Bereitgestellter Auszug ->
·····

Politik

Hans Hollenstein

Stadtrat (CVP, die Mitte) *1949

Hans Hollenstein (CVP) war von 1990 bis 2005 Winterthurer Stadtrat und von 2005 bis 2011 Zürcher Regierungsrat. Danach führte er von 2011 bis 2019 die eidgenössische Postkommission (PostCom). Danach wurde er Präsident der katholischen Kirchengemeinde Winterthur.


Geburtsort
Winterthur

Geboren
21.02.1949


Hans Hollenstein beschäftigt sich in seiner Freizeit gerne mit Kunst und Geschichte, hier bei einem Besuch in der Stadtbibliothek vor dem Zettelkatalog stehend, 1990.
Foto: winbib, Marc Dahinden (Signatur FotLb_004141)

Persönlicher Werdegang

Hans Hollenstein wurde am 23. Februar 1949 in Winterthur geboren. Er absolvierte eine kaufmännische Lehre in der Textilbranche und besuchte im Anschluss die Höhere Wirtschafts- und Verwaltungsschule und erreichte so auf dem zweiten Bildungsweg die Maturitätsreife. 1973 bestand er die Aufnahmeprüfung an der Universität Bern und studierte Wirtschaftswissenschaften. 1980 heiratete er Margrit Gerig mit der er zwei Adoptivkinder grosszog. Nach seinem Studium arbeitete er als wissenschaftlicher Assistent an der Hochschule St. Gallen und schrieb an seiner Dissertation «Spitzenmanager in der Schweiz» die er 1985 erfolgreich abschloss. Eigentlich wäre Hans Hollenstein gerne Dozent an der HSG geworden, doch ein Professor riet ihm dazu in die Privatwirtschaft zu gehen. Ein Rat, den Hollenstein darauf befolgte und nie bereute. Während er doktorierte, arbeitete er bis zu seiner Wahl in den Stadtrat 1990 bei den Winterthur-Versicherungen als Prokurist in der Abteilung Regionaldirektoren.

Politischer Werdegang

Bereit 1970 trat Hollenstein in die christlichdemokratische Volkspartei (CVP) ein. Von 1973 bis 1983 präsidierte er die Kreispartei Veltheim. Bei den Gesamterneuerungswahlen von 1982 schaffte er den Sprung in den Grossen Gemeinderat und übernahm bald darauf das Fraktionspräsidium, das er bis 1986 innehatte. Seine politischen Schwerpunkte lagen damals in der Umwelt-, Finanz-, Sozial- und Familienpolitik.

·····

Extrahierte Daten ->
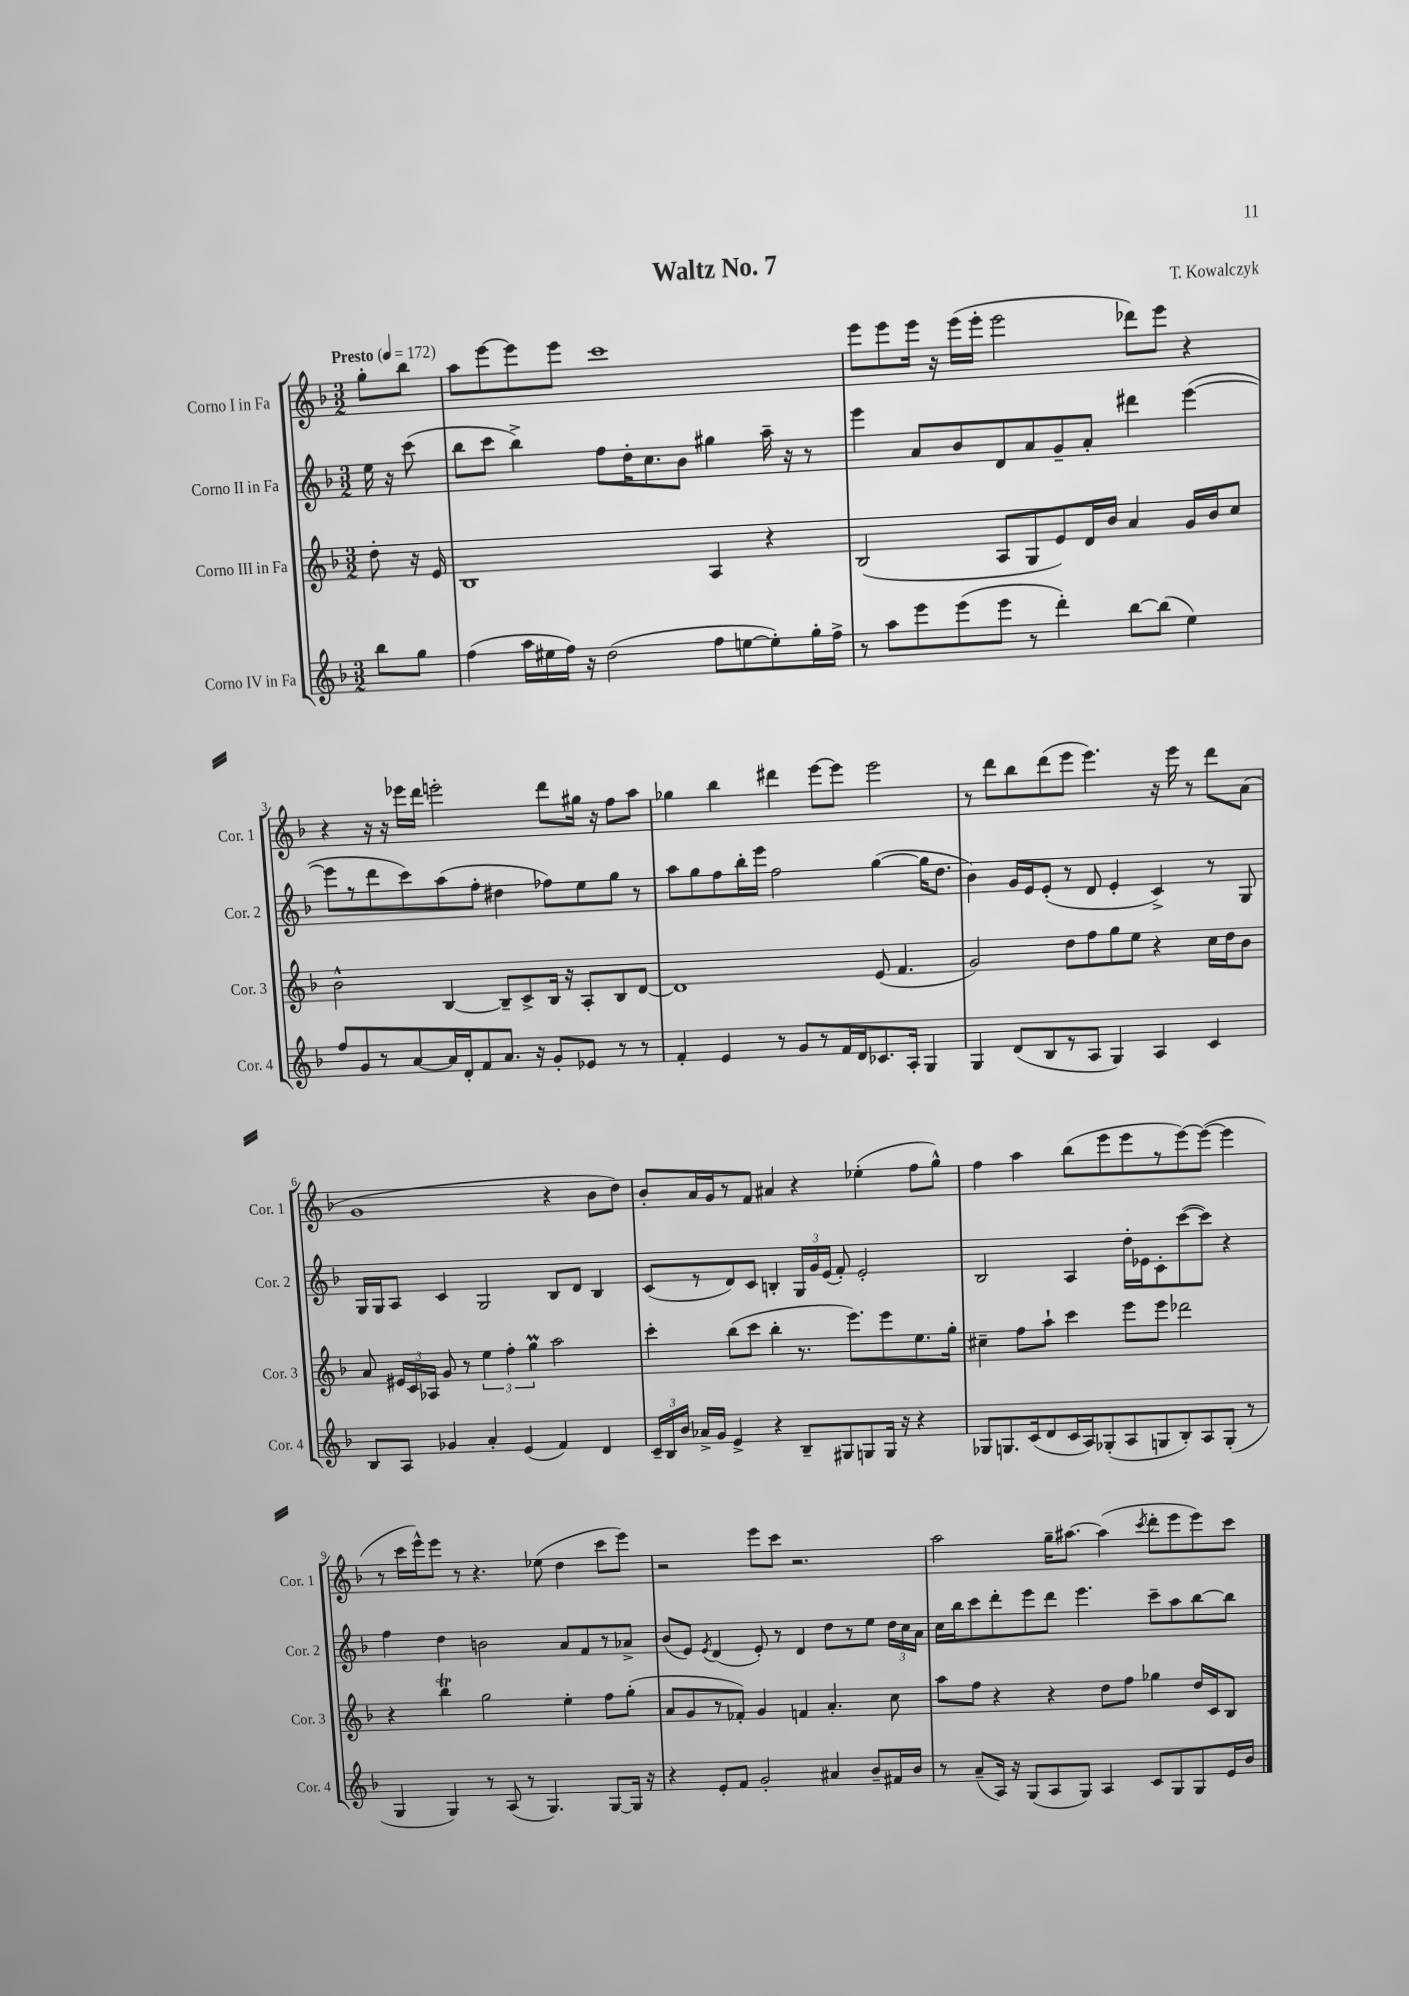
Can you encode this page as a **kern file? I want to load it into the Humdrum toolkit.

**kern	**kern	**kern	**kern
*staff4	*staff3	*staff2	*staff1
*clefG2	*clefG2	*clefG2	*clefG2
*k[b-]	*k[b-]	*k[b-]	*k[b-]
*M3/2	*M3/2	*M3/2	*M3/2
*MM172	*MM172	*MM172	*MM172
8bb-\L	8dd'\	16ee\	8gg'\L
.	.	16r	.
8gg\J	16r	(8ccc\	8bb-\J
.	16e/	.	.
=	=	=	=
(4ff\	1B-	8bb-\L	8aa\L
.	.	8ccc\J	[8eee\
16aa\LL	.	4bb-^\)	8eee\]
16ee#\	.	.	.
16ff\JJ)	.	.	8eee\J
16r	.	.	.
(2dd\	.	8ff\L	1ccc
.	.	16dd'\K	.
.	.	8.cc\	.
.	.	8b-\J	.
8ff\L	4A/	4gg#\	.
[8ee\	.	.	.
8ee'\])	4r	16aa~\	.
.	.	16r	.
16gg'\L	.	8r	.
16ff^\JJ	.	.	.
=	=	=	=
8r	(2B-/	4eee\	8eee\L
8aa\L	.	.	8eee\
8eee\	.	8a/L	16eee\Jk
.	.	.	16r
(8eee\	.	8b-/	(16eee\LL
.	.	.	16eee'\JJ
8eee\J	8A/L	8d/	2eee\
8r	8G/	8a/	.
4ddd'\)	8e/)	8g~/	.
.	16d/L	8a'/J	.
.	16b-/JJ	.	.
[8bb-\L	4a/	4ddd#\	8ddd-\L)
(8bb-\]J	.	.	8eee\J
4ee\)	16g/LL	([4eee\	4r
.	16b-/J	.	.
.	8cc/J	.	.
=	=	=	=
8ff/L	2b-^^\	8eee\]L	4r
8g/	.	8r	.
8r	.	8ddd\	16r
.	.	.	16r
[8a/	.	8ccc\)	16eee-\LL
.	.	.	16ddd\JJ
16a/]L	[4B-/	(8aa\	2eee'\
16d'/J	.	.	.
8f/	.	8ff'\J	.
8.a/J	8B-~/]L	4dd#\	.
.	8c^/	.	.
16r	.	.	.
8g'/L	16B-/Jk	8ff-\L)	8ddd\L
.	16r	.	.
8e-/J	8A'/L	8ee\	16gg#\Jk
.	.	.	16r
8r	8B-/	8gg\J	8ff\L
8r	[8d/J	8r	8aa\J
=	=	=	=
4f'/	1d]	8aa\L	4gg-\
.	.	8gg\	.
4e/	.	8ff\	4bb-\
.	.	16bb-'\L	.
.	.	16eee\JJ	.
8r	.	2ff\	4ddd#\
8g/L	.	.	.
8r	.	.	[8eee\L
16f/L	.	.	8eee\]J
16d/J	.	.	.
8.c-/	(8e/	([4gg\	2eee\
.	4.f/	.	.
16A'/Jk	.	.	.
4G/	.	16gg\]LK	.
.	.	8.dd\J	.
=	=	=	=
4G/	2g/)	4b-\)	8r
.	.	.	8ddd\L
(8d/L	.	16g/LL	8bb-\
.	.	16e/J	.
8B-/	.	(8e'/J	(8ddd\
8r	8dd\L	8r	8eee\J
8A/J	8ff\	8d/	4.eee\)
4G/)	8gg\	4e'/	.
.	8ee\J	.	.
4A/	4r	4c^/)	16r
.	.	.	16eee\
.	.	.	8r
4c/	16cc\LL	8r	8ddd\L
.	16dd\J	.	.
.	8b-\J	8G/	(8a\J
=	=	=	=
8B-/L	8a/	16G/LL	1g
.	.	16G/J	.
8A/J	24e#/LL	8A/J	.
.	24c/	.	.
.	24A-/JJ	.	.
4g-/	8g/	4c/	.
.	8r	.	.
4a'/	6ee\	2G/	.
.	6ff'\	.	.
(4e/	.	.	.
.	6gg\	.	.
4f/)	2aa\	8B-/L	4r
.	.	8d/J	.
4d/	.	4B-/	8b-\L
.	.	.	8dd\J)
=	=	=	=
24c~/LL	4ccc'\	(8c/L	8b-'/L
24B-/	.	.	.
24b-/JJ	.	.	.
16a-^/LL	.	8r	16a/L
16g/JJ	.	.	16g/J
4e^/	(8bb-\L	8d/)	8r
.	8ccc\J	8c/J	8f/J
4r	4bb-'\	4B'/	4a#/
8B-~/L	8.r	24G/LL	4r
.	.	24g/	.
.	.	(24e/JJ	.
8G#/	.	8f'/)	.
.	8.eee\L)	.	.
8G/	.	2e'/	(4ee-'\
16G/Jk	8eee\	.	.
16r	.	.	.
4r	8.ee\	.	8ff\L
.	.	.	8gg^^\J)
.	16gg'\Jk	.	.
=	=	=	=
8G-/L	4cc#~\	2B-/	4ff\
8.G/	.	.	.
.	8ff\L	.	4aa\
(16c/k	.	.	.
8d/	8aa`\J	.	.
16c/L	4ccc\	4A/	(8bb-\L
16A/J)	.	.	.
(8G-'/	.	.	8eee\
8A/	8eee\L	16dd'\LL	8eee\
.	.	16e-\J	.
8G/	8eee\J	8c'\	8r
8B-'/)	2ddd-\	([8ccc\	[8eee\)
8A/	.	8ccc\]J)	(8eee\_J
(8G'/J	.	4r	4eee\]
8r	.	.	.
=	=	=	=
4G/	4r	4ff\	8r
.	.	.	16ccc\LL
.	.	.	16eee^^\J)
4G/)	4bb-\	4dd\	8eee\J
.	.	.	8r
8r	2gg\	2b\	4.r
(8A/	.	.	.
8r	.	.	.
4.G/)	.	.	(8ee-\
.	4ee'\	8a/L	4dd\
.	.	8f/	.
[8G/L	8ff\L	8r	8ccc\L
16G/]Jk	(8gg'\J	8a-^/J	8eee\J)
16r	.	.	.
=	=	=	=
4r	8a/L	(8b-/L	2r
.	8g/	8e/J)	.
.	.	8qe/	.
8e'/L	8r	(4d/	.
8f/J	8f-'/J)	.	.
2g'/	4g/	8e'/)	8eee\L
.	.	8r	8ccc\J
.	4f/	4d/	2.r
4a#/	4.a'/	8dd\L	.
.	.	8r	.
8b-~/L	.	8ee\J	.
16f#/L	8cc\	24dd\LL	.
.	.	24cc\	.
16b-/JJ	.	.	.
.	.	24a\JJ	.
=	=	=	=
8r	8aa\L	16cc\LL	2aa\
.	.	16bb-\J	.
(8a~/L	8ff\J	8ccc\	.
16A/Jk)	4r	8ddd'\	.
16r	.	.	.
(8G/L	.	8eee\	.
8A/	4r	8ddd\J	16gg~\LK
.	.	.	[8.aa#\J
8G/J)	.	4.eee\	.
4A/	8dd\L	.	(4aa#\]
.	8ff\J	.	.
.	.	.	8qccc/
8c/L	4gg-\	8ccc~\L	8ddd'\L
8G/	.	8aa\	8eee\
8G/	16dd/LL	[8bb-\	8eee\)
.	16c/J	.	.
16e/L	8B-/J	8bb-\]J	8ccc\J
16b-/JJ	.	.	.
==	==	==	==
*-	*-	*-	*-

·····

Was zu tun ist -> Führe den Text über Hans Hollenstein nach seinem letzten Satz weiter. Die Daten stehen in keinem Zusammenhang mit dem Text über Hans Hollenstein.

Ergebnis ->
Hans Hollenstein als Stadtrat

Anlässlich der Stadtratswahlen von 1990 nominierte die CVP Hans Hollenstein als Nachfolger für den zurückgetretenen Parteikollegen Ernst Huggenberger (CVP). Er schaffte die Wahl mit dem drittbesten Ergebnis. Hans Hollenstein übernahm das Departement Sicherheit und Umwelt. Zu einem seiner grössten Geschäfte zu Beginn seiner Amtszeit gehörte die Federführung für das kantonale Projekt einer Sondermüllverbrennungsanlage (Saba) in Winterthur.

Hollenstein galt als beliebter und volksnaher Stadtrat. Er handelte sich den Ruf eines gründlichen und soliden Verwalters ein. Als grosser Reformer oder Neuerer tat er sich hingegen eher nicht hervor, dafür war er bekannt für seine Visualisierungen. Egal ob bei Sitzungen oder Projektbesprechungen, Hollenstein arbeitete gern mit dem Flipchart und ergänzte seine Ausführungen mit Zeichnungen. Einigen Unmut zog er auf sich, als er ein Postulat zur Aufnahme von Männern in den Beruf der Polizeihostessen ablehnte. Ebenfalls Reibungen gab es mit der Jugendszene rund um das Jugendhaus, welche die in den frühen 1990er-Jahren von der Stadtpolizei Winterthur durchgeführten «Hasch-Razzien» als unverhältnismässig kritisierten. Dabei erhielten sie Unterstützung von namhaften Winterthurer:innen, die am 4. Januar 1994 im Landboten ein Inserat schalteten, wo sie sich öffentlich zum persönlichen Cannabiskonsum bekannten. Auf Beschluss des Gesamtstadtrates wurden die Haschisch-Razzien darauf eingestellt. Zu seinen wichtigsten Projekten während seiner Amtszeit als Stadtrat gehörte die schrittweise Einführung der Tempo-30-Zonen in den Quartieren. Ebenfalls verteidigte er das städtische Regionale Arbeitsvermittlungszentrum (RAV) vor einer Kantonalisierung (diese wurde dann 2005 dennoch umgesetzt).

Schweizer Radio und Fernsehen (SRF): Kritisches Porträt zu Hans Hollenstein, CVP-Kandidat Stadtratswahlen in: 10vor10, 14.02.1994.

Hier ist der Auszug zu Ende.